The Guardian reports on the debut of an opera based on the life of WWI poet Siegfried Sassoon this weekend at the Garsington Opera in Buckinghamshire. Waugh and Sassoon were contemporaries but not friends, although they were connected through their friendships with others, most notably Ronald Knox and Katharine Asquith. Sassoon lived for many years at Heytesbury, Wiltshire near Mells in Somerset, where Knox spent his last years as a guest of Katharine Asquith. Knox helped arrange Sassoon’s instruction for conversion to Roman Catholicism in the late 1950s when he was too ill to take on the task himself. Sassoon, Knox and Asquith are all buried in the Mells Anglican churchyard next to Asquith’s ancestral home.
The Guardian article claims a further connection through Stephen Tennant with whom Sassoon had an affair in the 1920. According to the Guardian, Tennant “was among Evelyn Waugh’s inspirations for Brideshead Revisited’s Sebastian Flyte.” That seems a bit far-fetched. The flamboyant Tennant probably contributed more to  the character of Anthony Blanche or Ambrose Silk or some of the BYPs in Vile Bodies than to the melancholic Sebastian.

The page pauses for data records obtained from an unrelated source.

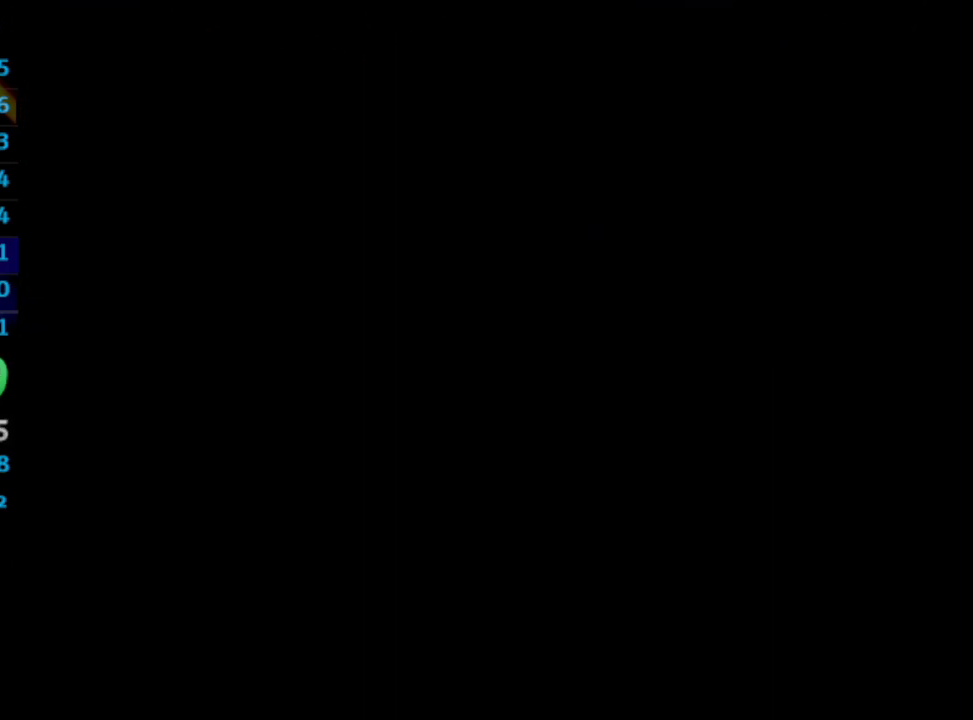
{"buttons": ["DPAD_UP"], "left_stick": "center", "right_stick": "center", "events": []}
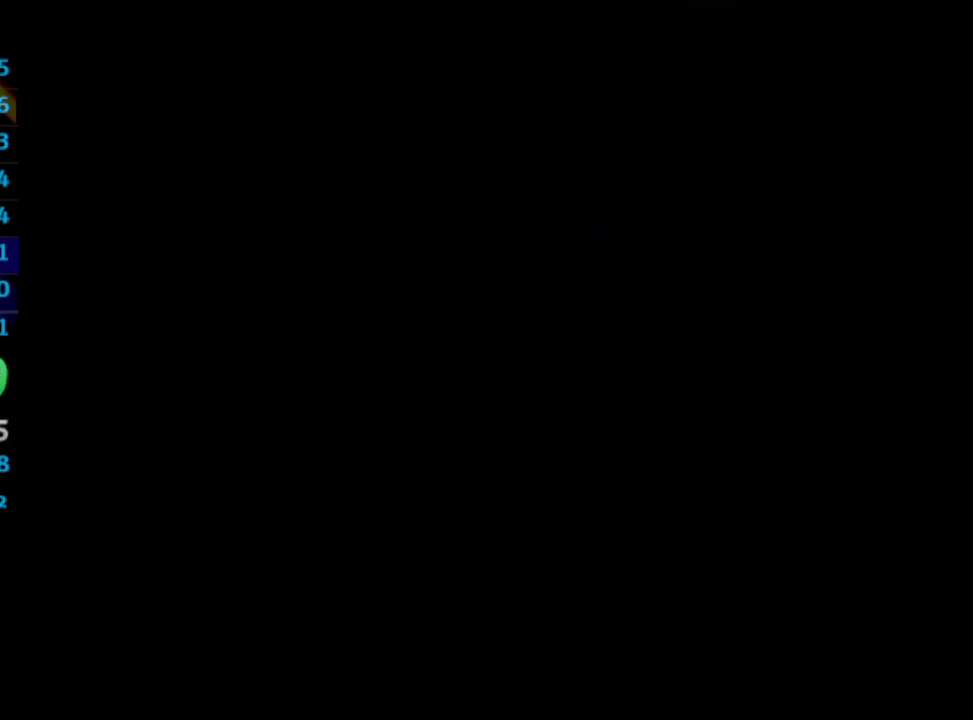
{"buttons": ["DPAD_UP"], "left_stick": "center", "right_stick": "center", "events": []}
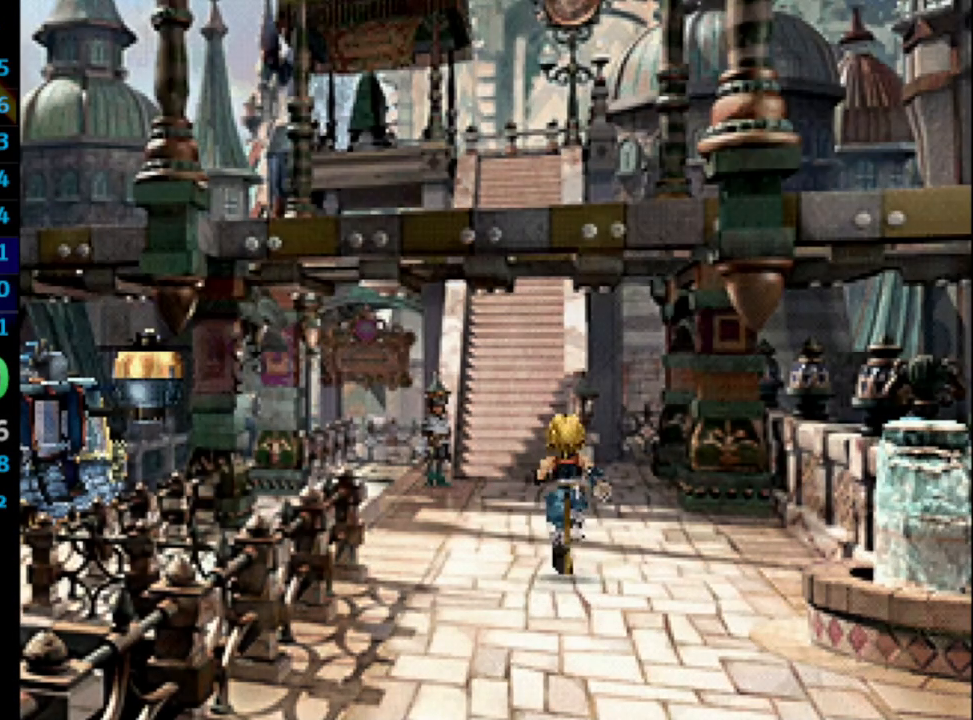
{"buttons": ["DPAD_UP", "DPAD_LEFT"], "left_stick": "center", "right_stick": "center", "events": [[267, "DPAD_LEFT", "down"]]}
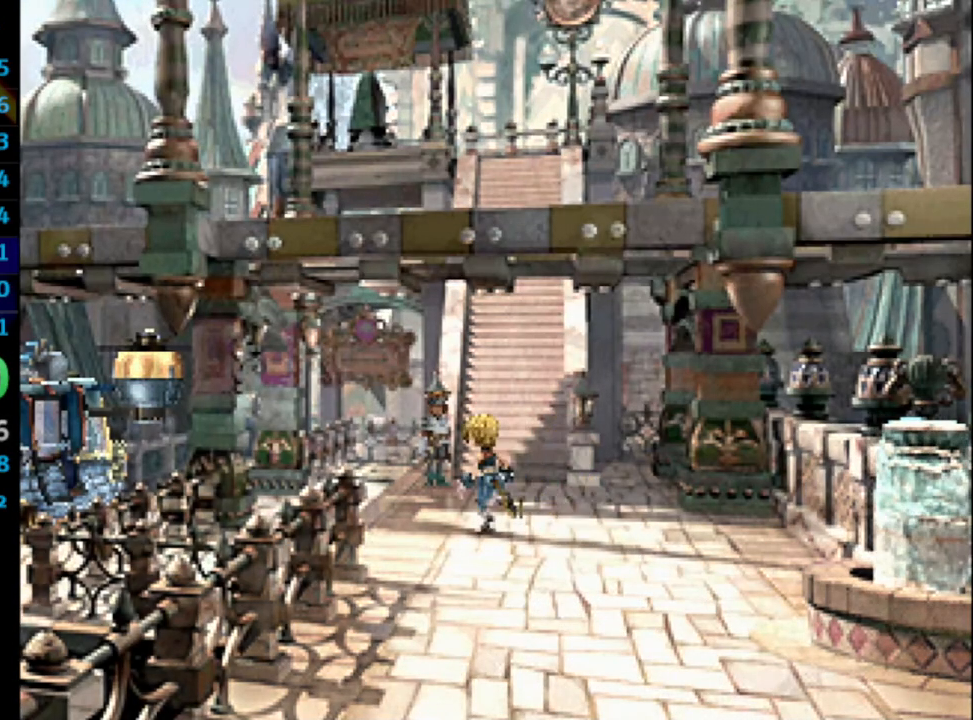
{"buttons": ["DPAD_UP", "DPAD_LEFT"], "left_stick": "center", "right_stick": "center", "events": []}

Sassoon’s religious conversion forms a background to the opera which is entitled “Silver Birch.” According to the Guardian’s article, written by Joanna Moorhead, he developed an attachment to his niece and god-daughter Jessica Gatty late in life and was instrumental in her own conversion to the Catholic faith, something about which her family were not particularly happy at the time. She later became a nun, after Sassoon’s death, and continues to live in a convent near Twickenham where she
 focuses on ecological issues, of which her godfather would have approved. She remembers him as a shy man who rarely looked his listener in the eye, but who could certainly talk – often about the first world war. “The weight of war was still there. It was obvious that what he’d seen and experienced in the trenches was still very traumatic.”… In her view, Sassoon’s entire output was a quest towards God. “His poetry turned into prayer,” she says. “The attention that was there as he wrote poetry became the attention that turned to the source of poetry.”
Sister Jessica Gatty, as she is now, was the source of information for the libretto of the opera. According to the librettist Jessica Duchen:
 talking to Sister Jessica helped draw out the poet’s personality. “She helped me understand his life and motivations. It was wonderful to meet someone who had been so immeasurably influenced by him.”